• _Exercise objective_
In the records that follow, show each line where the word "Hallo" is present.

Stored data entries:
<<<<
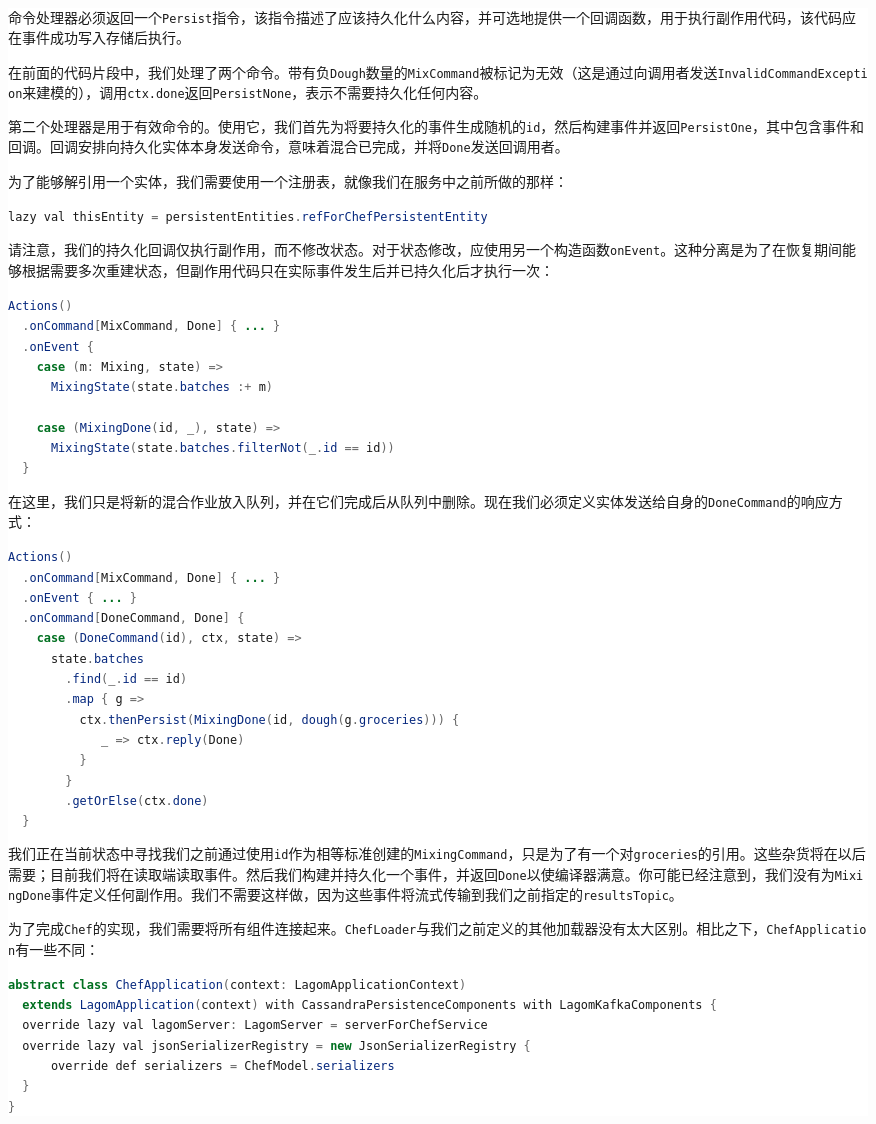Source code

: 命令处理器必须返回一个`Persist`指令，该指令描述了应该持久化什么内容，并可选地提供一个回调函数，用于执行副作用代码，该代码应在事件成功写入存储后执行。

在前面的代码片段中，我们处理了两个命令。带有负`Dough`数量的`MixCommand`被标记为无效（这是通过向调用者发送`InvalidCommandException`来建模的），调用`ctx.done`返回`PersistNone`，表示不需要持久化任何内容。

第二个处理器是用于有效命令的。使用它，我们首先为将要持久化的事件生成随机的`id`，然后构建事件并返回`PersistOne`，其中包含事件和回调。回调安排向持久化实体本身发送命令，意味着混合已完成，并将`Done`发送回调用者。

为了能够解引用一个实体，我们需要使用一个注册表，就像我们在服务中之前所做的那样：

```java
lazy val thisEntity = persistentEntities.refForChefPersistentEntity
```

请注意，我们的持久化回调仅执行副作用，而不修改状态。对于状态修改，应使用另一个构造函数`onEvent`。这种分离是为了在恢复期间能够根据需要多次重建状态，但副作用代码只在实际事件发生后并已持久化后才执行一次：

```java
Actions()
  .onCommand[MixCommand, Done] { ... }
  .onEvent {
    case (m: Mixing, state) =>
      MixingState(state.batches :+ m)

    case (MixingDone(id, _), state) =>
      MixingState(state.batches.filterNot(_.id == id))
  }
```

在这里，我们只是将新的混合作业放入队列，并在它们完成后从队列中删除。现在我们必须定义实体发送给自身的`DoneCommand`的响应方式：

```java
Actions()
  .onCommand[MixCommand, Done] { ... }
  .onEvent { ... }
  .onCommand[DoneCommand, Done] {
    case (DoneCommand(id), ctx, state) =>
      state.batches
        .find(_.id == id)
        .map { g =>
          ctx.thenPersist(MixingDone(id, dough(g.groceries))) { 
             _ => ctx.reply(Done)
          }
        }
        .getOrElse(ctx.done)
  }

```

我们正在当前状态中寻找我们之前通过使用`id`作为相等标准创建的`MixingCommand`，只是为了有一个对`groceries`的引用。这些杂货将在以后需要；目前我们将在读取端读取事件。然后我们构建并持久化一个事件，并返回`Done`以使编译器满意。你可能已经注意到，我们没有为`MixingDone`事件定义任何副作用。我们不需要这样做，因为这些事件将流式传输到我们之前指定的`resultsTopic`。

为了完成`Chef`的实现，我们需要将所有组件连接起来。`ChefLoader`与我们之前定义的其他加载器没有太大区别。相比之下，`ChefApplication`有一些不同：

```java
abstract class ChefApplication(context: LagomApplicationContext)
  extends LagomApplication(context) with CassandraPersistenceComponents with LagomKafkaComponents {
  override lazy val lagomServer: LagomServer = serverForChefService
  override lazy val jsonSerializerRegistry = new JsonSerializerRegistry {
      override def serializers = ChefModel.serializers
  }
}
```
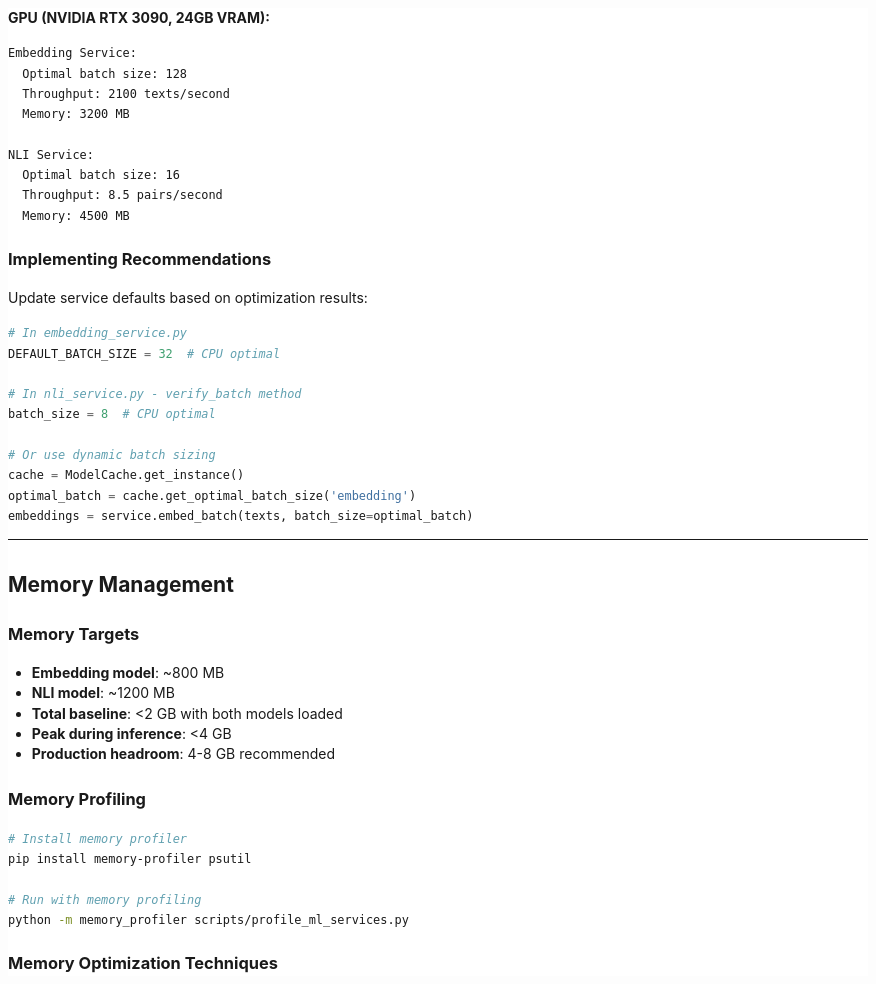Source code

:**GPU (NVIDIA RTX 3090, 24GB VRAM):**
```
Embedding Service:
  Optimal batch size: 128
  Throughput: 2100 texts/second
  Memory: 3200 MB

NLI Service:
  Optimal batch size: 16
  Throughput: 8.5 pairs/second
  Memory: 4500 MB
```

### Implementing Recommendations

Update service defaults based on optimization results:

```python
# In embedding_service.py
DEFAULT_BATCH_SIZE = 32  # CPU optimal

# In nli_service.py - verify_batch method
batch_size = 8  # CPU optimal

# Or use dynamic batch sizing
cache = ModelCache.get_instance()
optimal_batch = cache.get_optimal_batch_size('embedding')
embeddings = service.embed_batch(texts, batch_size=optimal_batch)
```

---

## Memory Management

### Memory Targets

- **Embedding model**: ~800 MB
- **NLI model**: ~1200 MB
- **Total baseline**: <2 GB with both models loaded
- **Peak during inference**: <4 GB
- **Production headroom**: 4-8 GB recommended

### Memory Profiling

```bash
# Install memory profiler
pip install memory-profiler psutil

# Run with memory profiling
python -m memory_profiler scripts/profile_ml_services.py
```

### Memory Optimization Techniques
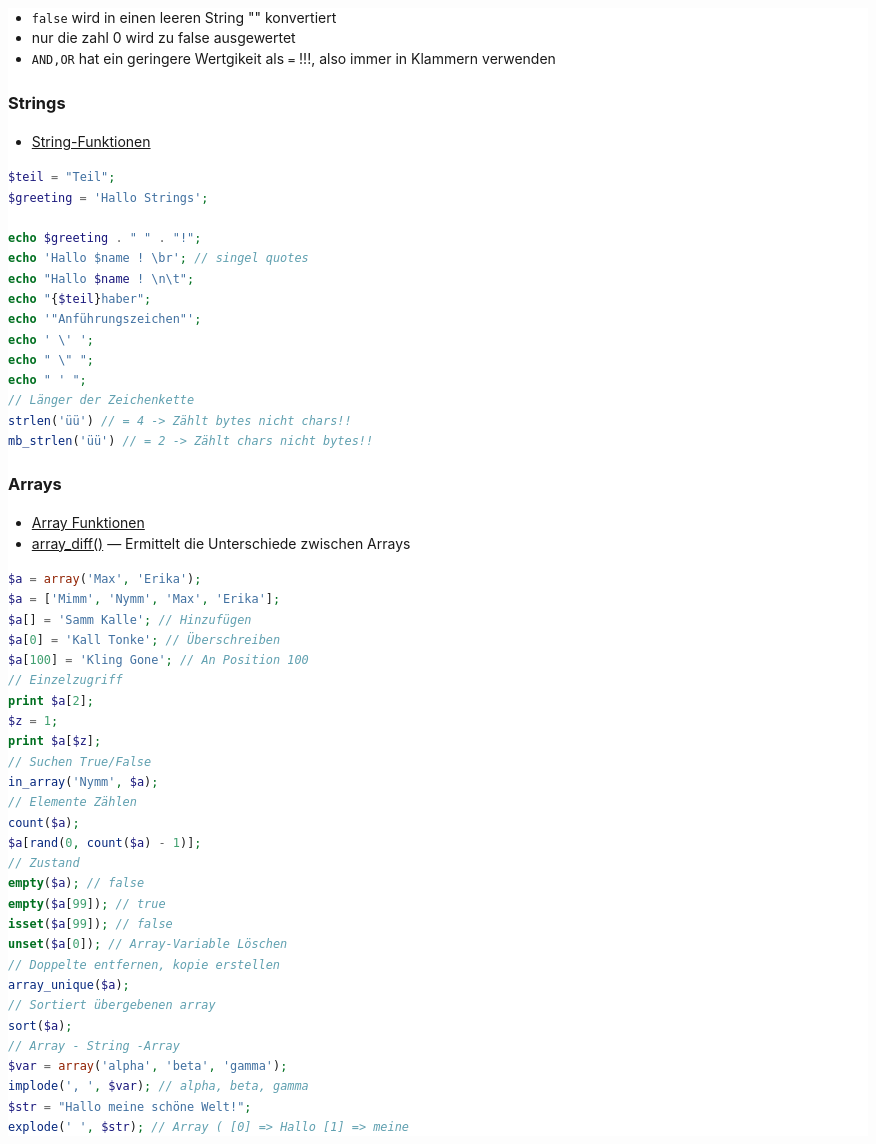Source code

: - `false` wird in einen  leeren String "" konvertiert
- nur die zahl 0 wird zu false ausgewertet
- `AND,OR` hat ein geringere Wertgikeit als `=` !!!, also immer in Klammern verwenden

### Strings

- [String-Funktionen](https://www.php.net/manual/de/ref.strings.php)

```php
$teil = "Teil";
$greeting = 'Hallo Strings';

echo $greeting . " " . "!";
echo 'Hallo $name ! \br'; // singel quotes
echo "Hallo $name ! \n\t";
echo "{$teil}haber";
echo '"Anführungszeichen"';
echo ' \' ';
echo " \" ";
echo " ' ";
// Länger der Zeichenkette
strlen('üü') // = 4 -> Zählt bytes nicht chars!!
mb_strlen('üü') // = 2 -> Zählt chars nicht bytes!!
```

### Arrays

- [Array Funktionen](https://www.php.net/manual/de/ref.array.php)
- [array_diff()](https://www.php.net/manual/de/function.array-diff.php) — Ermittelt die Unterschiede zwischen Arrays

```php
$a = array('Max', 'Erika');
$a = ['Mimm', 'Nymm', 'Max', 'Erika'];
$a[] = 'Samm Kalle'; // Hinzufügen
$a[0] = 'Kall Tonke'; // Überschreiben
$a[100] = 'Kling Gone'; // An Position 100
// Einzelzugriff
print $a[2]; 
$z = 1;
print $a[$z];
// Suchen True/False
in_array('Nymm', $a); 
// Elemente Zählen
count($a);
$a[rand(0, count($a) - 1)];
// Zustand
empty($a); // false
empty($a[99]); // true
isset($a[99]); // false
unset($a[0]); // Array-Variable Löschen
// Doppelte entfernen, kopie erstellen
array_unique($a); 
// Sortiert übergebenen array
sort($a);
// Array - String -Array
$var = array('alpha', 'beta', 'gamma');
implode(', ', $var); // alpha, beta, gamma
$str = "Hallo meine schöne Welt!";
explode(' ', $str); // Array ( [0] => Hallo [1] => meine 
```

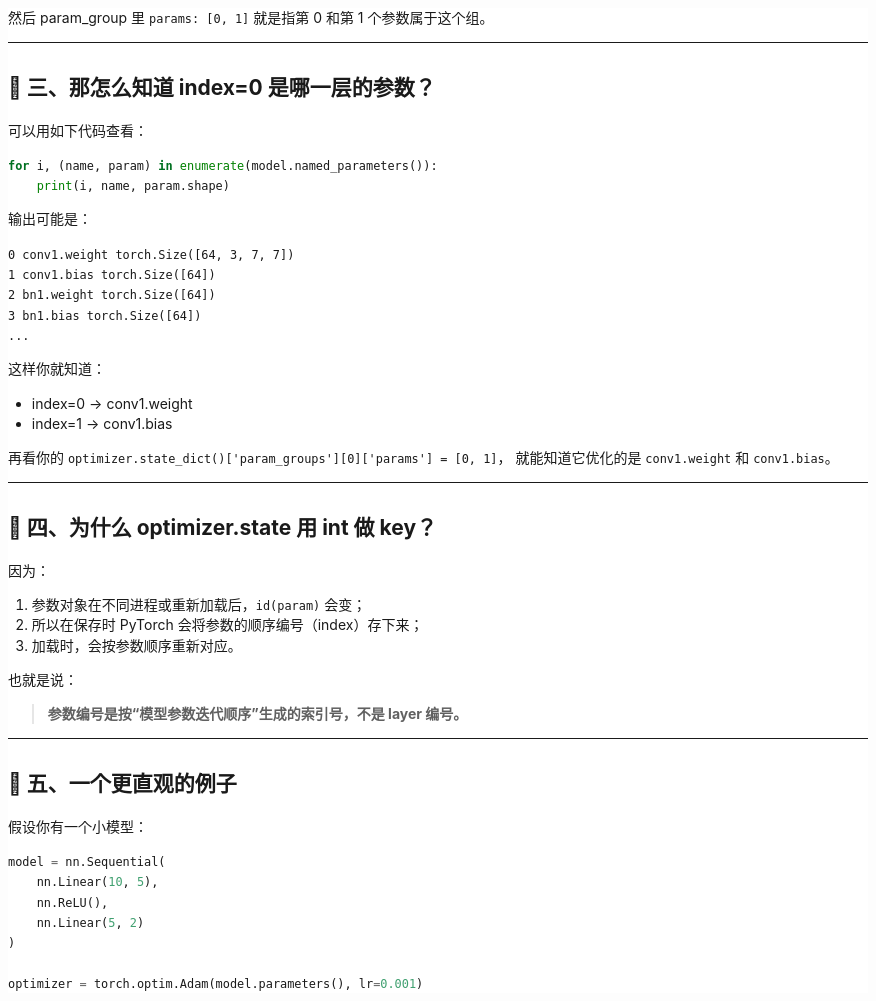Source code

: 然后 param_group 里 `params: [0, 1]` 就是指第 0 和第 1 个参数属于这个组。

---

## 🧠 三、那怎么知道 index=0 是哪一层的参数？

可以用如下代码查看：

```python
for i, (name, param) in enumerate(model.named_parameters()):
    print(i, name, param.shape)
```

输出可能是：

```
0 conv1.weight torch.Size([64, 3, 7, 7])
1 conv1.bias torch.Size([64])
2 bn1.weight torch.Size([64])
3 bn1.bias torch.Size([64])
...
```

这样你就知道：

* index=0 → conv1.weight
* index=1 → conv1.bias

再看你的 `optimizer.state_dict()['param_groups'][0]['params'] = [0, 1]`，
就能知道它优化的是 `conv1.weight` 和 `conv1.bias`。

---

## 🧠 四、为什么 optimizer.state 用 int 做 key？

因为：

1. 参数对象在不同进程或重新加载后，`id(param)` 会变；
2. 所以在保存时 PyTorch 会将参数的顺序编号（index）存下来；
3. 加载时，会按参数顺序重新对应。

也就是说：

> **参数编号是按“模型参数迭代顺序”生成的索引号，不是 layer 编号。**

---

## 🧩 五、一个更直观的例子

假设你有一个小模型：

```python
model = nn.Sequential(
    nn.Linear(10, 5),
    nn.ReLU(),
    nn.Linear(5, 2)
)

optimizer = torch.optim.Adam(model.parameters(), lr=0.001)
```
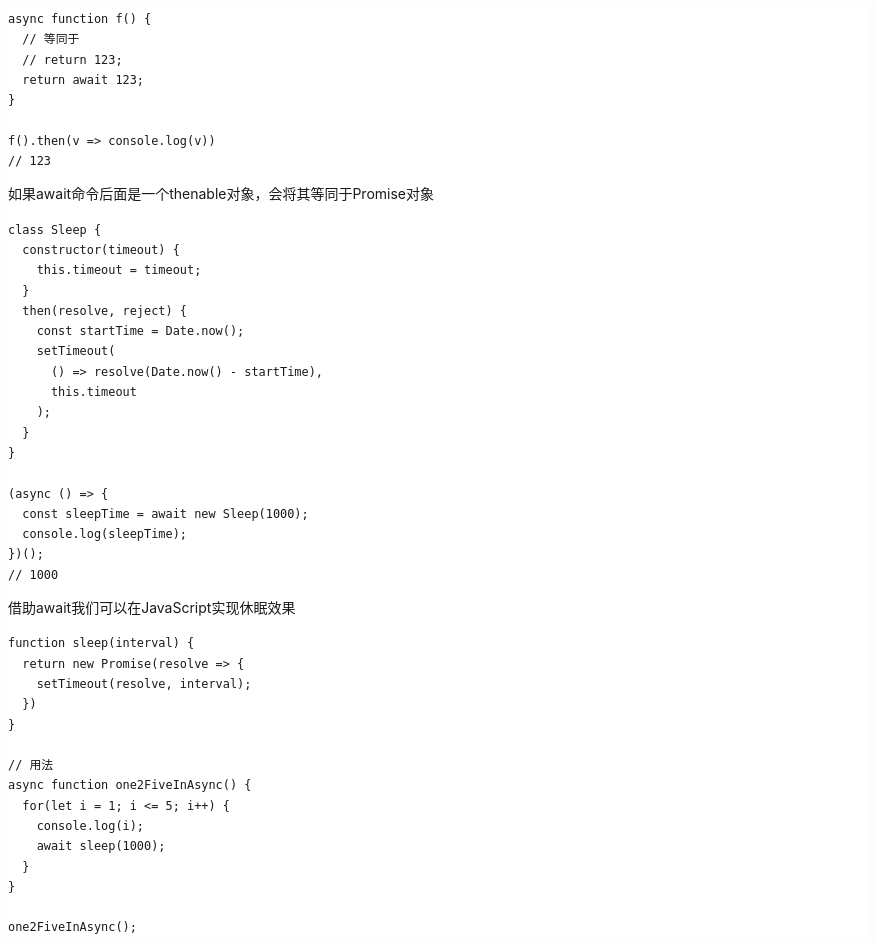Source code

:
 ```
async function f() {
  // 等同于
  // return 123;
  return await 123;
}

f().then(v => console.log(v))
// 123
```

如果await命令后面是一个thenable对象，会将其等同于Promise对象

```
class Sleep {
  constructor(timeout) {
    this.timeout = timeout;
  }
  then(resolve, reject) {
    const startTime = Date.now();
    setTimeout(
      () => resolve(Date.now() - startTime),
      this.timeout
    );
  }
}

(async () => {
  const sleepTime = await new Sleep(1000);
  console.log(sleepTime);
})();
// 1000
``` 

借助await我们可以在JavaScript实现休眠效果

```
function sleep(interval) {
  return new Promise(resolve => {
    setTimeout(resolve, interval);
  })
}

// 用法
async function one2FiveInAsync() {
  for(let i = 1; i <= 5; i++) {
    console.log(i);
    await sleep(1000);
  }
}

one2FiveInAsync();
```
>>>>
• _Exercise solution_
$greeting = 'Hallo Strings';
echo 'Hallo $name ! \br'; // singel quotes
echo "Hallo $name ! \n\t";
$str = "Hallo meine schöne Welt!";
explode(' ', $str); // Array ( [0] => Hallo [1] => meine 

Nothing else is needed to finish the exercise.